In seven of Lancashire’s first eight games, no professionals were selected for this gentlemen’s club, and when they were, they soon knew their place. According to Stephen Chalke in his definitive work on the county championship, ‘Summer’s Crown’: Lancashire’s professionals “were kept in place, being allocated a ‘cow shed’ in which to change and eat their own packed lunches.”

The man who did most to shape Lancashire was the son of a cotton mill-owner who was MP for Blackburn: Albert Hornby, whose son ruled Old Trafford for almost as long. When the myth of the Ashes was generated at the Oval in 1882, Hornby was England’s captain as they lost by seven runs, and therefore the man ultimately responsible for the strategy of not playing shots as England failed to chase down their target of 85. He was captain again when England played their first Test in England away from the Oval, at Old Trafford in 1884: but then the home county committee selected the England team, not MCC or independent selectors, so they would choose Hornby, wouldn’t they? He did not rise to the occasion, becoming the first batsman to be stumped in both innings of a Test, for 0 and 4.

Tasks to perform:
a) Output the entries word for word, beginning with their first line and ending with the line that contains "genus: Phyllidiella", including both ends. Omit the pictures.
b) Continue the passage on early Lancashire cricket from the point where it stops.
The entries below have no connection to the passage on Lancashire cricket.

Entries supplied:
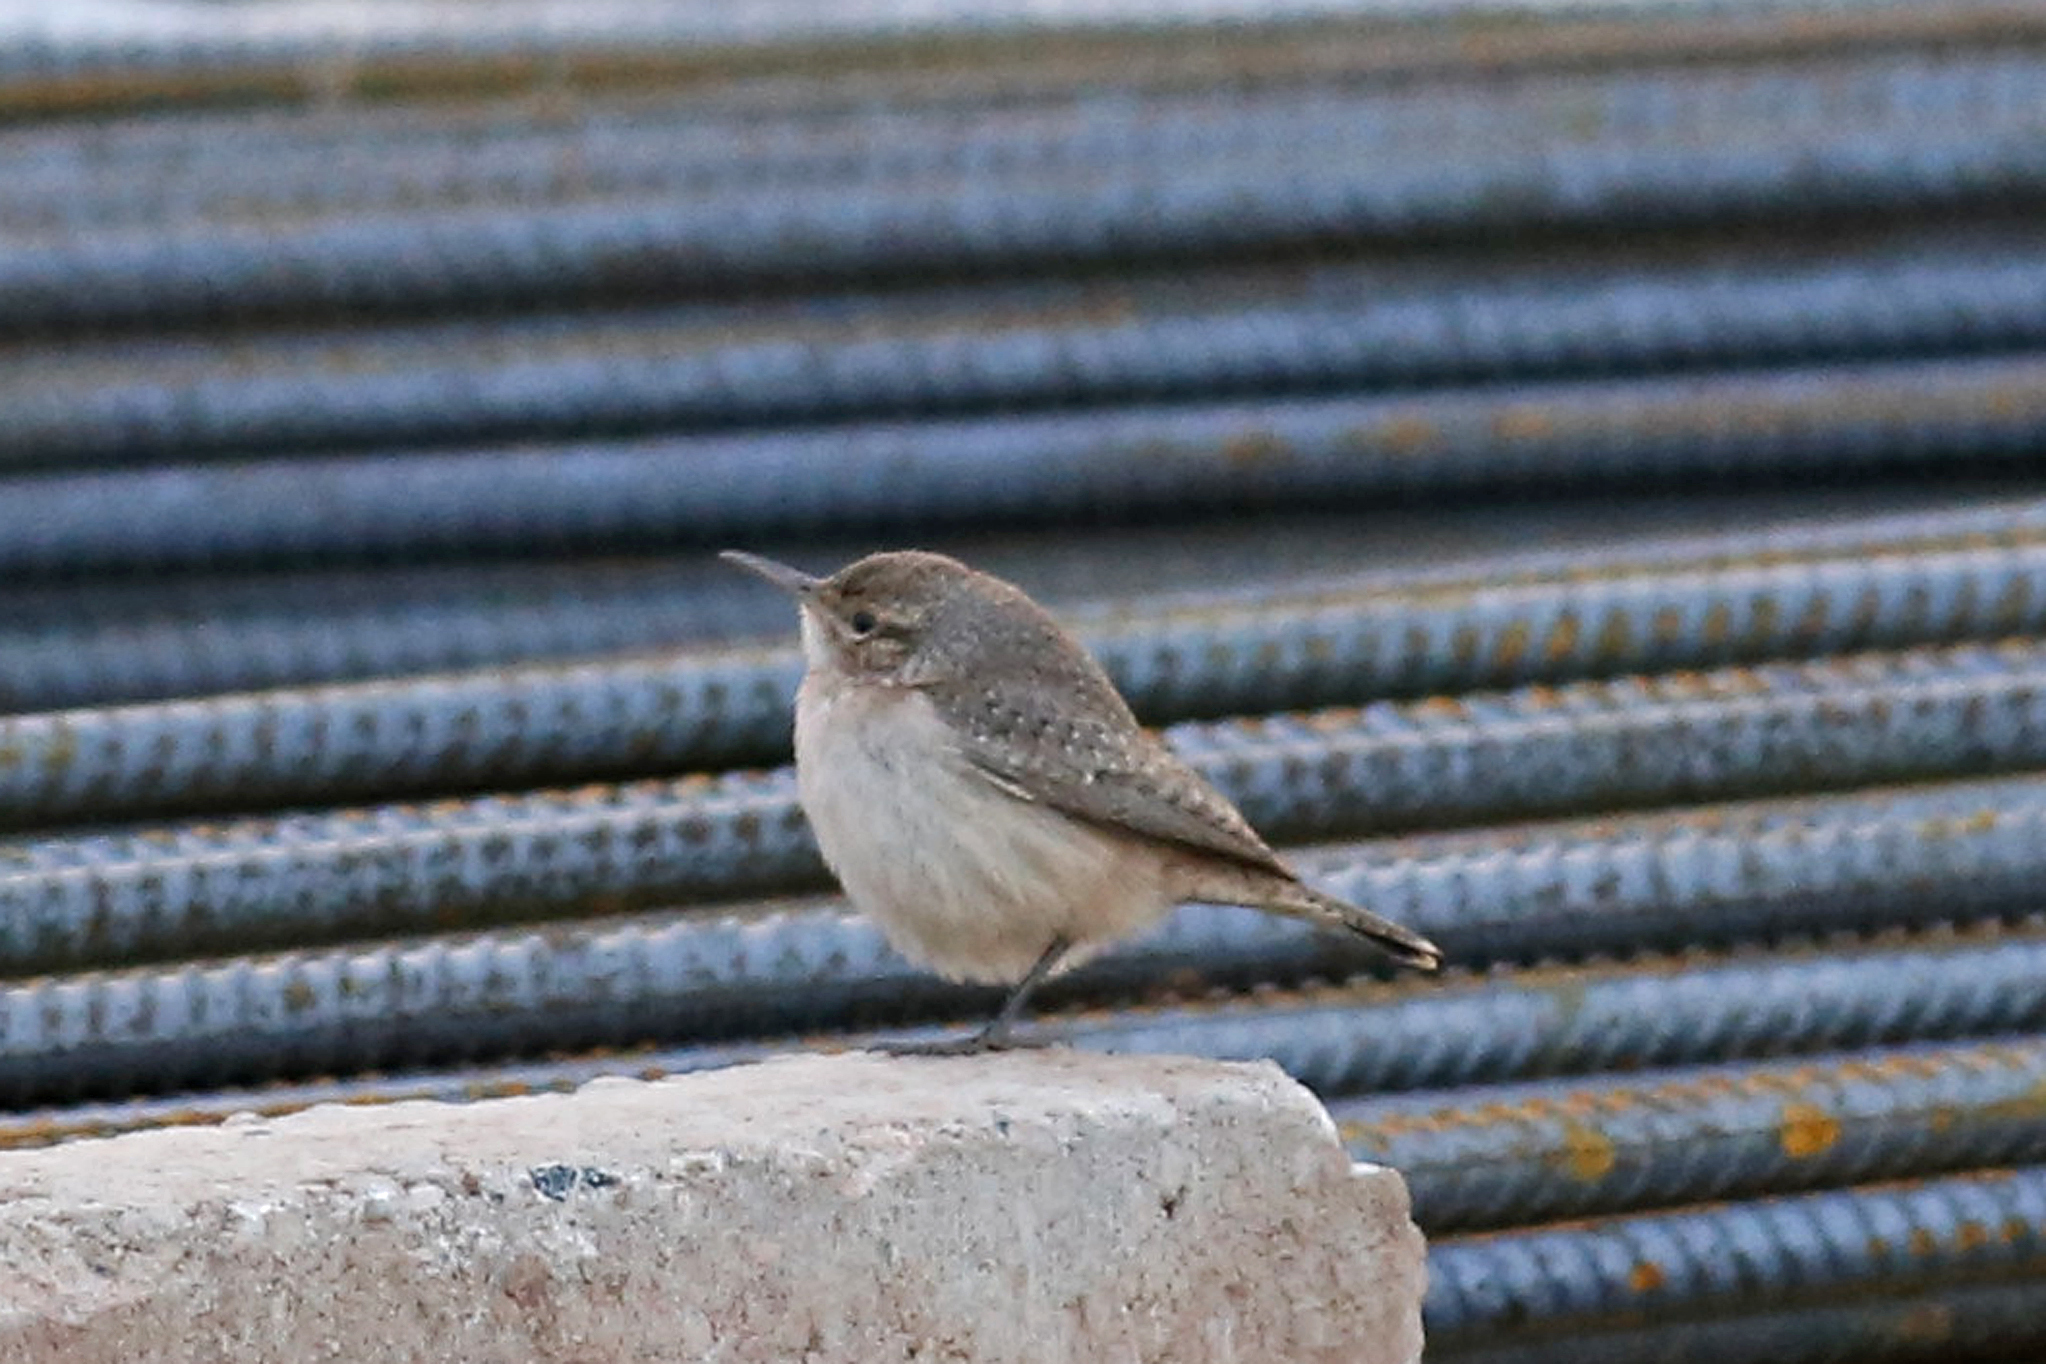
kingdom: Animalia
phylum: Chordata
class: Aves
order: Passeriformes
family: Troglodytidae
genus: Salpinctes
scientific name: Salpinctes obsoletus
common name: Rock wren
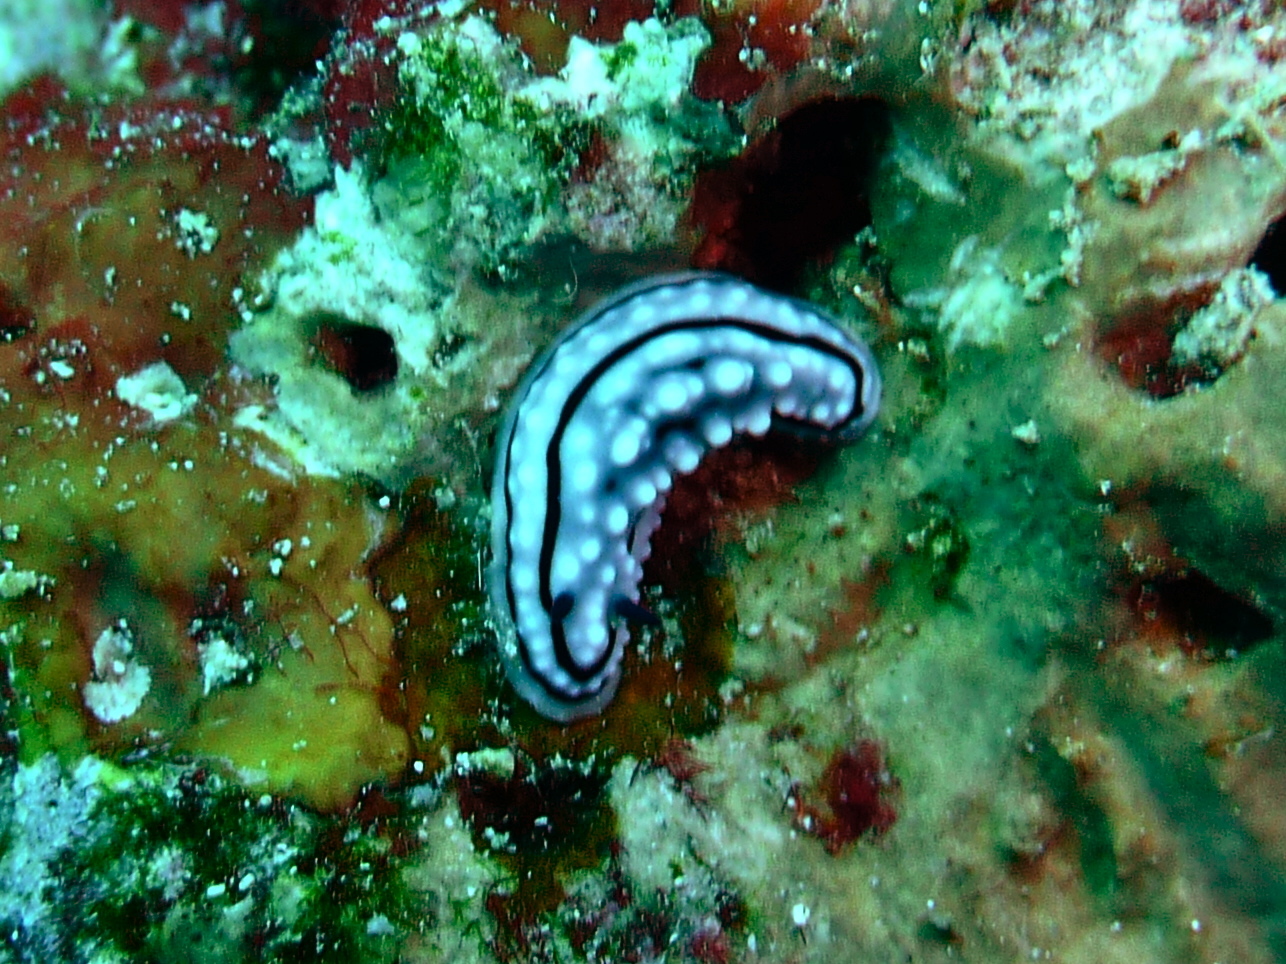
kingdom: Animalia
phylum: Mollusca
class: Gastropoda
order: Nudibranchia
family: Phyllidiidae
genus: Phyllidiella
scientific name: Phyllidiella zeylanica
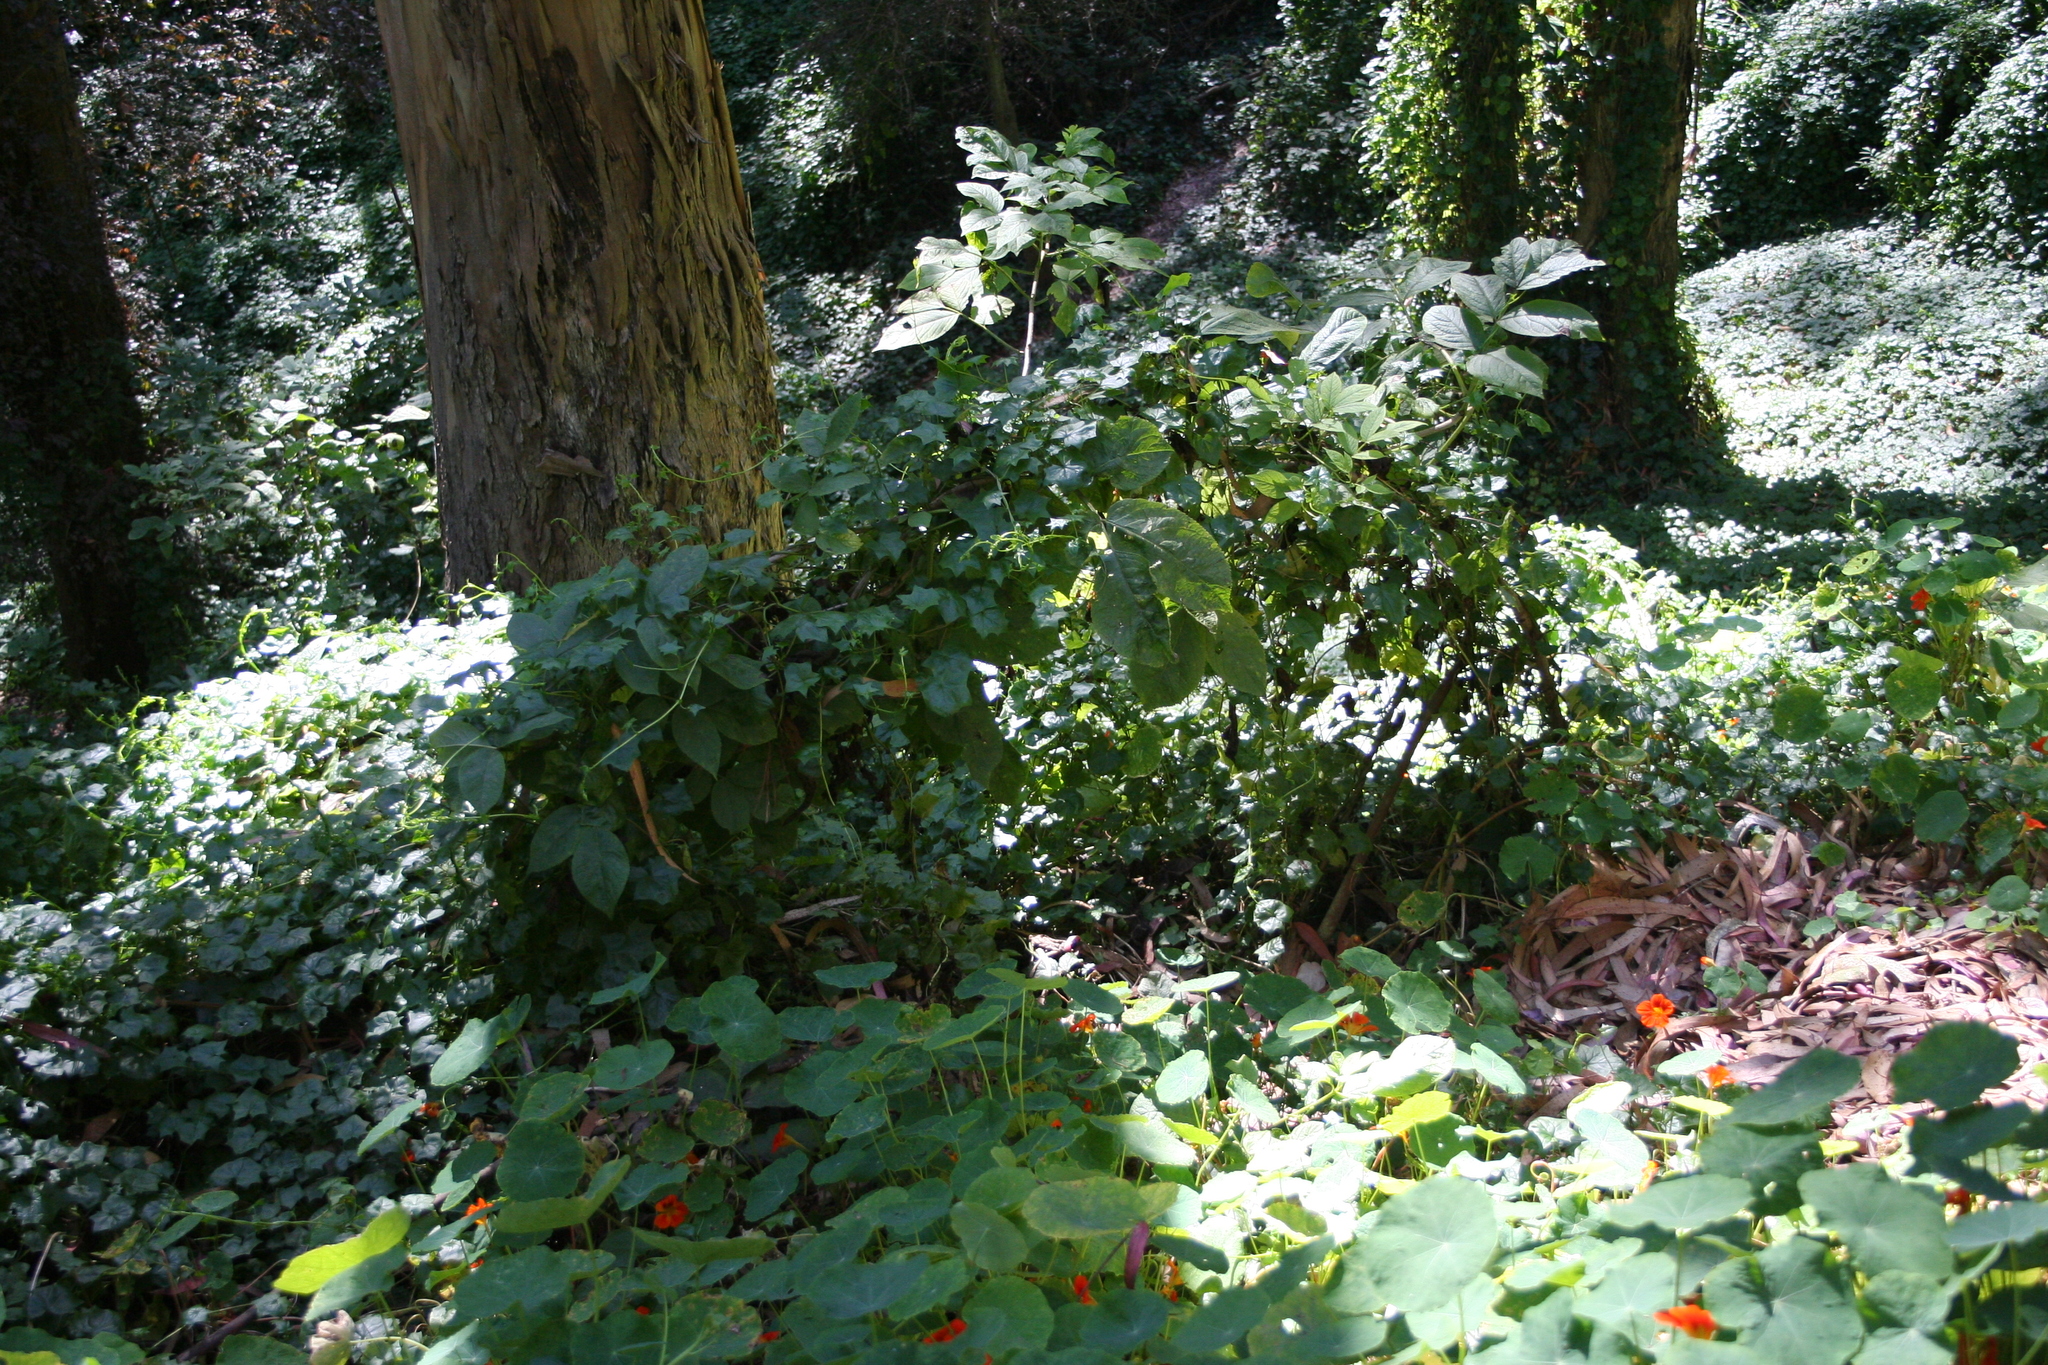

Expected outputs:
a)
kingdom: Animalia
phylum: Chordata
class: Aves
order: Passeriformes
family: Troglodytidae
genus: Salpinctes
scientific name: Salpinctes obsoletus
common name: Rock wren
kingdom: Animalia
phylum: Mollusca
class: Gastropoda
order: Nudibranchia
family: Phyllidiidae
genus: Phyllidiella

b)
At county level Hornby could bat alright, and scored the first seven centuries for Lancashire, and led them to their first championship titles in 1881 and 1897. He also became the first man to captain England at cricket and rugby, which was a little strange - strange because he was so little. When he was in the Harrow Ist XI, he weighed less than six stone while holding his bat; and his nickname was “Monkey”, which might have been inspired by the parting of his hair down the middle as well as his size and simian agility. Lancashire’s professionals did not address him as “Monkey” but “the Boss.”

It seems amazing now that one so slight should have played full-back for England, but that was before All Black forwards had to be tackled. Hornby was in England’s XV for the first rugby international, against Ireland in 1877, and was captain when they lost in Manchester to Scotland in 1882, so in neither sport was his captaincy very successful. “Small, truculent, bellicose, adventurous, rash and a poor runner between wickets,” was Christopher Martin-Jenkins’ verdict on Hornby, which was scathing by his standards. Hornby, however, did inspire the poet Francis Thompson to write immortal lines on Hornby and Richard Barlow batting together, when “the run-stealers flicker to and fro, to and fro.”

A whole century later, by the early 1960s, Lancashire were as hierarchical - or feudal - as ever. David Lloyd, in his entertaining autobiography, says that the place where junior professionals changed was called “the Dogs Home”, not much improvement on a cowshed. He recalls “an ‘Upstairs, Downstairs’ divide, in which the young players were expected to be cringingly subordinate to their seniors.”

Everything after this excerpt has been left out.